MaStr commented 11 years ago

btw: in the browse-list, the Umlaut looks like an utf character (double byte)

adulau commented 11 years ago

Hi Matthias,

I did a small test writing a file named "ö.txt" in the share directory.

http://127.0.0.1:12555/q/?v=%C3%B6

I didn't get the same exception. Could you start a Python on the server and check the default encoding?

import sys
print sys.getdefaultencoding()

Just to be sure.

MaStr commented 11 years ago

root@rPt4WCYo:/# python
Python 2.7.3 (default, Nov 3 2012, 11:37:47) [GCC 4.6.3 20120201 (prerelease)] on linux2 Type "help", "copyright", "credits" or "license" for more information.

import sys print sys.getdefaultencoding()>>> ascii

adulau commented 11 years ago

I found the issue(s) but I'm currently struggling how to fix it properly, the issue is from the incoming value from the filename (encoded in UTF-8) but the default codec in Python (for forban_share - line 243->250) is usually ascii and then the filename is encoded back into b64 encoding library Python where UTF-8 is not appreciated...

I tested with some ".decode("utf-8").encode("latin-1")" but it doesn't work in a consistent among the Python version and especially regarding the site configuration of the encoding. If you have any ideas, let me know. I'll check some other ideas.

MaStr commented 11 years ago

Is it possible to redefine the default encoding around decoding base64 and turn it back to ascii later? import sys; sys.setdefaultencoding('utf-8') Or what about reducing every filename (complete while hashing, searching and the whatever) to ascii?

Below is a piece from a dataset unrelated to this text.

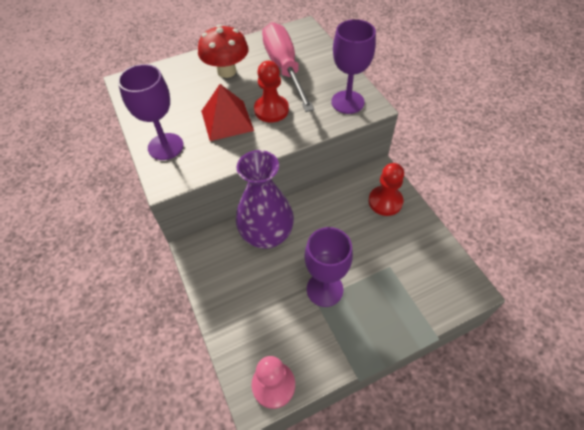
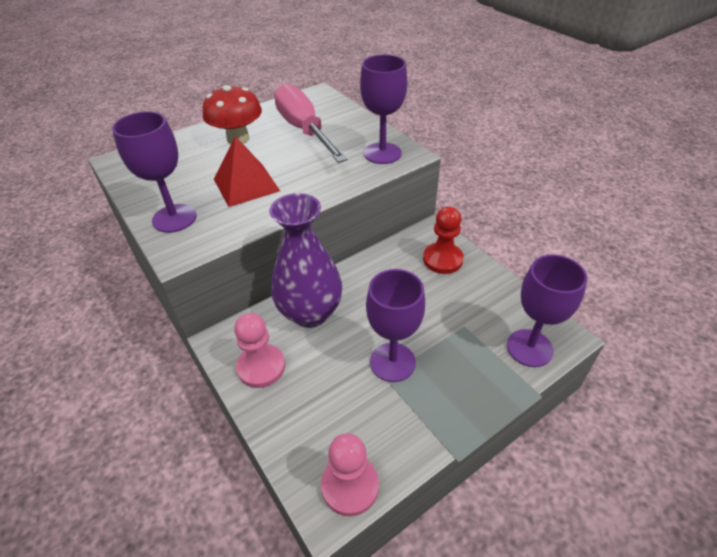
camera: 10 degrees left, 10 degrees down
(222, 277) = (261, 367): none -> pink pawn
(271, 110) = (297, 169): red pawn -> none
(439, 295) = (529, 348): none -> purple goblet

I learned a few things in my System-Administration and Userhelp on IBM Websphere MQ about all this sh**\ encoding stuff: You have to know which encoding enters your system and what you use inside (i.e. during modification). I think one problem maybe a filename on the disc, not encoded in utf but having special character in i.e. ISO...-15 .

The complete platform independend steps should be something like this:

  1. Get Filename
  2. Convert Filename to UTF (if it already is, this shouldn't change anything)
  3. encode to base64
  4. decode to string in UTF (assuming you can accept UTF encoding while decoding)

If the normal base64.decode can't handle this well, you may try this library for encode and decode: http://docs.python.org/2.7/library/binascii.html?highlight=binascii#binascii

In a short overview it looks like an "convert any byte-array to hex" functionality. This should work like the default base64 function... with the flaw you have to convert back to string again.

adulau commented 11 years ago

Thanks for the feedback.

That's exactly the step 4 that is an issue. The base64 modules of Python is also relying on the binascii module. I'll give another try.

MaStr commented 11 years ago

Hi, just found out, that this issue breaks the "remote download" functionality. You are visting Forban on your box, click in the line ofanother Forban "browse" and then "get" you recieve a 404 error that /s/ is not available.

:( Matthias

toebbel commented 11 years ago

Try this: Add the following lines to your app config.

tools.decode.on = True
tools.encode.on = True
tools.encode.encoding = "utf-8"
tools.decode.encoding = "utf-8"

via http://stackoverflow.com/a/4915497/359326

adulau commented 11 years ago

Yep, I tried sometime ago but the result is variable depending of the Python 2 version and the platform where it's running. I'll build a set of test case to see where the origin of the issue is. Thank you.